■ **WHAT IS NEEDED**: Reproduce every line from the first one through the line containing "Анастасия Алекса", including both of these lines.

(Stored records)
*** Block opens ***
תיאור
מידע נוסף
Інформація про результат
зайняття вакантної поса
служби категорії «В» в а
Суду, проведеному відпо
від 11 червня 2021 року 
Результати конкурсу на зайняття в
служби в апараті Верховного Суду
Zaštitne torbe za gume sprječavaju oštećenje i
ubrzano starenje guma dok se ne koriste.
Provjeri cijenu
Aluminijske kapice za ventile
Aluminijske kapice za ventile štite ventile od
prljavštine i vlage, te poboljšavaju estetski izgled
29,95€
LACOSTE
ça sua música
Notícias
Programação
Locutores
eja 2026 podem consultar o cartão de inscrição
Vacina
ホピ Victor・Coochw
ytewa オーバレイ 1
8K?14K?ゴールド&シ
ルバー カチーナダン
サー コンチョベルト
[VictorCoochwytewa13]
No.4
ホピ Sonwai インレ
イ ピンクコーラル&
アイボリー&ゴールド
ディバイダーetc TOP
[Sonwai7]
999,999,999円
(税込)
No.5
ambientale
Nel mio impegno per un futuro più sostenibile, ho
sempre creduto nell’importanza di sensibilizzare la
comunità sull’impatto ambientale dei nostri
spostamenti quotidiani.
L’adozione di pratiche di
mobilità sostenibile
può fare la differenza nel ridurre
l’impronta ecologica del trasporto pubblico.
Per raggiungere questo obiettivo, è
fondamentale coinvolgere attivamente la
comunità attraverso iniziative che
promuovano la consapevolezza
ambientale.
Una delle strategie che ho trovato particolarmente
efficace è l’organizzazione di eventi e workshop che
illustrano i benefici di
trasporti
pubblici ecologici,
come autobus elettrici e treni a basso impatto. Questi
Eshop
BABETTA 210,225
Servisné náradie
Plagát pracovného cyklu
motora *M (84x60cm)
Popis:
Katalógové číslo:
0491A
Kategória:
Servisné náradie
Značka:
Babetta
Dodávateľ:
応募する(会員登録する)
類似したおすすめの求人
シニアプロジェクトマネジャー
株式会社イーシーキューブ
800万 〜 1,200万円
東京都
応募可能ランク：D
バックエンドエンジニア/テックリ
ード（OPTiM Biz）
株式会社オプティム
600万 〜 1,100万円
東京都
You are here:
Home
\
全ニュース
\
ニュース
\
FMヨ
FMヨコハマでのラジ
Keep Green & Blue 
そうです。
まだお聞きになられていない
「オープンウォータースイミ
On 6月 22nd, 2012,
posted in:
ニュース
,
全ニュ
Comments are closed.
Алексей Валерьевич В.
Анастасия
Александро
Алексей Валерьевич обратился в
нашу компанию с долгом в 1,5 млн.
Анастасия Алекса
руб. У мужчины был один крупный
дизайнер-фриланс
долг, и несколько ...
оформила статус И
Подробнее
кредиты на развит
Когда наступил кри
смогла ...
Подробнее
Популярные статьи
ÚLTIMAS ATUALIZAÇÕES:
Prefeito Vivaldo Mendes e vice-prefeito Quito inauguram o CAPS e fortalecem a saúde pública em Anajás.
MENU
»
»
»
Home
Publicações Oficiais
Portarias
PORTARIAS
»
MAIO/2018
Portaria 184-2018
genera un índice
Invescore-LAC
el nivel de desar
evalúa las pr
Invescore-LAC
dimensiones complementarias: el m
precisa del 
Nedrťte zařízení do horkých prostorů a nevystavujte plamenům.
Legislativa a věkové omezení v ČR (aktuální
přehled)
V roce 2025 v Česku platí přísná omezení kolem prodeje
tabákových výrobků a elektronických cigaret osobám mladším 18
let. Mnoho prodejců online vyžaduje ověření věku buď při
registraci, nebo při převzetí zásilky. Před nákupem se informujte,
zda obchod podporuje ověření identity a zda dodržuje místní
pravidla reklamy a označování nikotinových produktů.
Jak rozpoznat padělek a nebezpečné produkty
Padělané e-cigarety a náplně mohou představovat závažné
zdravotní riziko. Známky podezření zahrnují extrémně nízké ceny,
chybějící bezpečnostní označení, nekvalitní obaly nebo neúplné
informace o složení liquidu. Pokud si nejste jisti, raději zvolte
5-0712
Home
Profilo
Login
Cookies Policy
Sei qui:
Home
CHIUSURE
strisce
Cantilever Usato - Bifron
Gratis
*** Block closes ***
■ **RESULT FOR THIS EXERCISE**:
תיאור
מידע נוסף
Інформація про результат
зайняття вакантної поса
служби категорії «В» в а
Суду, проведеному відпо
від 11 червня 2021 року 
Результати конкурсу на зайняття в
служби в апараті Верховного Суду
Zaštitne torbe za gume sprječavaju oštećenje i
ubrzano starenje guma dok se ne koriste.
Provjeri cijenu
Aluminijske kapice za ventile
Aluminijske kapice za ventile štite ventile od
prljavštine i vlage, te poboljšavaju estetski izgled
29,95€
LACOSTE
ça sua música
Notícias
Programação
Locutores
eja 2026 podem consultar o cartão de inscrição
Vacina
ホピ Victor・Coochw
ytewa オーバレイ 1
8K?14K?ゴールド&シ
ルバー カチーナダン
サー コンチョベルト
[VictorCoochwytewa13]
No.4
ホピ Sonwai インレ
イ ピンクコーラル&
アイボリー&ゴールド
ディバイダーetc TOP
[Sonwai7]
999,999,999円
(税込)
No.5
ambientale
Nel mio impegno per un futuro più sostenibile, ho
sempre creduto nell’importanza di sensibilizzare la
comunità sull’impatto ambientale dei nostri
spostamenti quotidiani.
L’adozione di pratiche di
mobilità sostenibile
può fare la differenza nel ridurre
l’impronta ecologica del trasporto pubblico.
Per raggiungere questo obiettivo, è
fondamentale coinvolgere attivamente la
comunità attraverso iniziative che
promuovano la consapevolezza
ambientale.
Una delle strategie che ho trovato particolarmente
efficace è l’organizzazione di eventi e workshop che
illustrano i benefici di
trasporti
pubblici ecologici,
come autobus elettrici e treni a basso impatto. Questi
Eshop
BABETTA 210,225
Servisné náradie
Plagát pracovného cyklu
motora *M (84x60cm)
Popis:
Katalógové číslo:
0491A
Kategória:
Servisné náradie
Značka:
Babetta
Dodávateľ:
応募する(会員登録する)
類似したおすすめの求人
シニアプロジェクトマネジャー
株式会社イーシーキューブ
800万 〜 1,200万円
東京都
応募可能ランク：D
バックエンドエンジニア/テックリ
ード（OPTiM Biz）
株式会社オプティム
600万 〜 1,100万円
東京都
You are here:
Home
\
全ニュース
\
ニュース
\
FMヨ
FMヨコハマでのラジ
Keep Green & Blue 
そうです。
まだお聞きになられていない
「オープンウォータースイミ
On 6月 22nd, 2012,
posted in:
ニュース
,
全ニュ
Comments are closed.
Алексей Валерьевич В.
Анастасия
Александро
Алексей Валерьевич обратился в
нашу компанию с долгом в 1,5 млн.
Анастасия Алекса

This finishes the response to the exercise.